PERMINTAAN 1:
Tuliskan ulang baris-baris daftar, dari baris pertama daftar sampai baris yang memuat "Power Supply", dengan mengganti "Submit" menjadi "Kirim" tanpa mengubah bagian lain. Jangan sertakan gambar dalam jawaban.

TEKS YANG DITAMPILKAN:

........

Diperingatinya Hari Perdamaian Internasional setiap tanggal 21 September menjadi komitmen bangsa-bangsa seluruh dunia untuk keluar dari zona konflik horizontal (pasca PD II) dan bersama-sama berusaha menciptakan tatanan dunia yang damai.
Bagi Indonesia peringatan tersebut sangat urgent sebagai sumber refleksi, paling tidak untuk mengevaluasi sejauh mana kita menjaga harmonisasi bangsa ditengah realitas masyarakat yang serba berbeda ini. Karenanya menjadi penting untuk mengidentifikasi realita sosial yang berjalan.
Jika menengok realitas yang terjadi, semacam ada distabilitas sosial, dimana masyarakat cenderung tidak harmonis. Bisa dilihat dengan adanya gejala kekerasan, intoleransi, pengkubu-kubuan, dan banyak lagi gejala sosial yang berakibat semakin melunturnya semangat persatuan.
Dengan semakin berkembangnya internet, proses distabilitas sosial tidak hanya terjadi di dunia nyata saja, melainkan juga di dunia digital, khususnya melalui media sosial. Di Indonesia sendiri penetrasi masyarakat cukup tinggi dalam penggunakan internet. Direntang usia 17 tahun keatas saja penetrasi penggunaan sebesar 57.1% dan 82.5% untuk tujuan berjejaring sosial (Survey Alvara Research Center, 2016).
Dalam perkembangannya yang paling mutakhir media sosial telah menjadi alat utama yang digunakan untuk berkomunikasi dan berbagi informasi. Hal ini disebabkan karena kemudahan dalam penggunaannya dan waktu yang dibutuhkan sangat sigkat, tetapi informasi yang disampaikan dapat menyebar secara luas.
Konsekuensinya, informasi yang dibagikan bertumpah ruah dan seringkali tidak ada atau kurang filterasi dan controlling terhadap informasi yang dibagikan. Sehingga seringkali melanggar batas-batas etika,moral, dan kultur masyarakat yang menyebabkan terjadinya konflik. Belum lagi dengan adanya ujaran kebencian dan hoax yang tersebar menjadikan media sosial penuh dengan kegaduhan.

........

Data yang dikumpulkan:
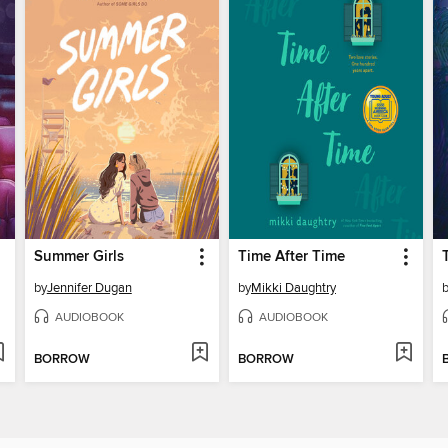
Summer Girls
Time After Time
by
Jennifer Dugan
by
Mikki Daughtry
AUDIOBOOK
AUDIOBOOK
BORROW
BORROW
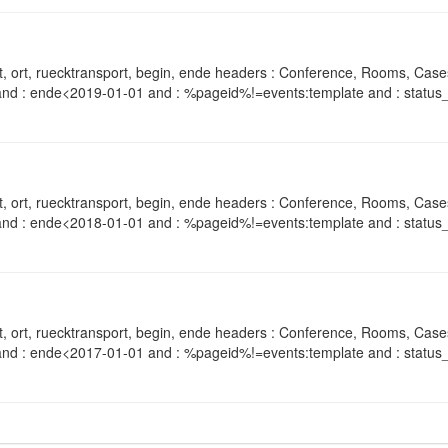
, ort, ruecktransport, begin, ende headers : Conference, Rooms, Case
and : ende<2019-01-01 and : %pageid%!=events:template and : status_
, ort, ruecktransport, begin, ende headers : Conference, Rooms, Case
and : ende<2018-01-01 and : %pageid%!=events:template and : status_
, ort, ruecktransport, begin, ende headers : Conference, Rooms, Case
and : ende<2017-01-01 and : %pageid%!=events:template and : status_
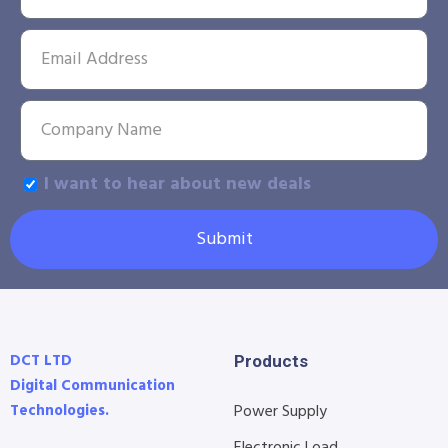
I want to hear about new deals
Submit
DCT LTD
Products
Digital Communication
Technologies.
Power Supply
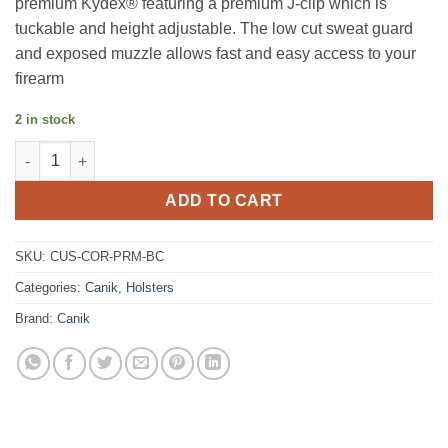
premium Kydex® featuring a premium J-clip which is
tuckable and height adjustable. The low cut sweat guard
and exposed muzzle allows fast and easy access to your
firearm
2 in stock
ARMY ANT THE CORPORAL MICRO HOLSTER MC9 PRIME quant
ADD TO CART
SKU:
CUS-COR-PRM-BC
Categories:
Canik
,
Holsters
Brand:
Canik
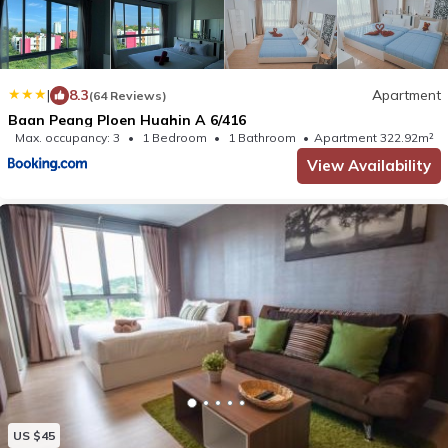
|
8.3
Apartment
(64 Reviews)
Baan Peang Ploen Huahin A 6/416
Max. occupancy: 3
1 Bedroom
1 Bathroom
Apartment 322.92m²
View Availability
US $45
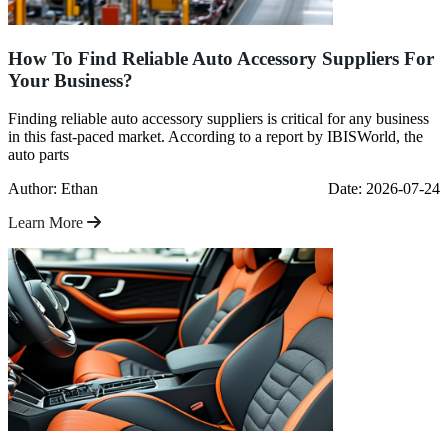
How To Find Reliable Auto Accessory Suppliers For
Your Business?
Finding reliable auto accessory suppliers is critical for any business
in this fast-paced market. According to a report by IBISWorld, the
auto parts
Author: Ethan
Date: 2026-07-24
Learn More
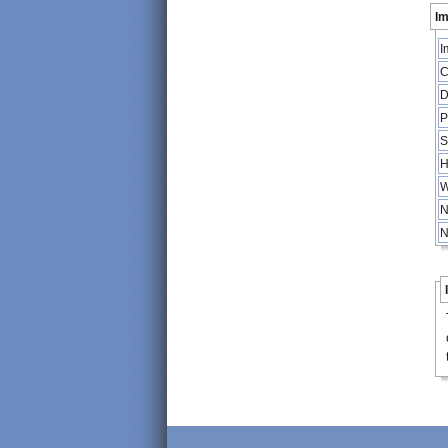
Im
I
C
D
P
S
H
W
N
N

........

PERMINTAAN 2:
Lanjutkan tulisan tentang Hari Perdamaian Internasional dan media sosial di Indonesia mulai setelah kalimat terakhirnya.

JAWABAN AKHIR 1:
Summer Girls
Time After Time
by
Jennifer Dugan
by
Mikki Daughtry
AUDIOBOOK
AUDIOBOOK
BORROW
BORROW
, ort, ruecktransport, begin, ende headers : Conference, Rooms, Case
and : ende<2019-01-01 and : %pageid%!=events:template and : status_
, ort, ruecktransport, begin, ende headers : Conference, Rooms, Case
and : ende<2018-01-01 and : %pageid%!=events:template and : status_
, ort, ruecktransport, begin, ende headers : Conference, Rooms, Case
and : ende<2017-01-01 and : %pageid%!=events:template and : status_
I want to hear about new deals
Kirim
DCT LTD
Products
Digital Communication
Technologies.
Power Supply

JAWABAN AKHIR 2:
Melihat begitu besarnya pengaruh media sosial bagi kelestarian ekosistem kebangsaan kita, maka menjadi hal yang mendesak untuk mengambil sikap dan mencari solusi yang tepat untuk menjadikan media sosial digunakan sebagaimana mestinya.salah satu caranya adalah dengan adanya pendidikan perdamaian di media sosial.
Adapun pendidikan perdamaian merujuk pada pengertian James S. Page adalah suatu usaha untuk menumbuhkan prinsip dan komitmen, serta usaha untuk membekali peserta didik dengan pengetahuan, nilai, sikap, yang dapat mewujudkan perdamaian, sehingga mereka layak disebut sebagai agen-agen perdamaian (Tirsa Budiarti, JURNAL JAFFRAY, 2018).
Poin penting yang bisa diambil dari pengertian diatas adalah prinsip dan komitmen. Ketika menggunakan media sosial masyarakat tetap berpegang teguh dan menjaga persatuan dengan saling hormat menghormati dan saling menghargai antar sesama pengguna media sosial.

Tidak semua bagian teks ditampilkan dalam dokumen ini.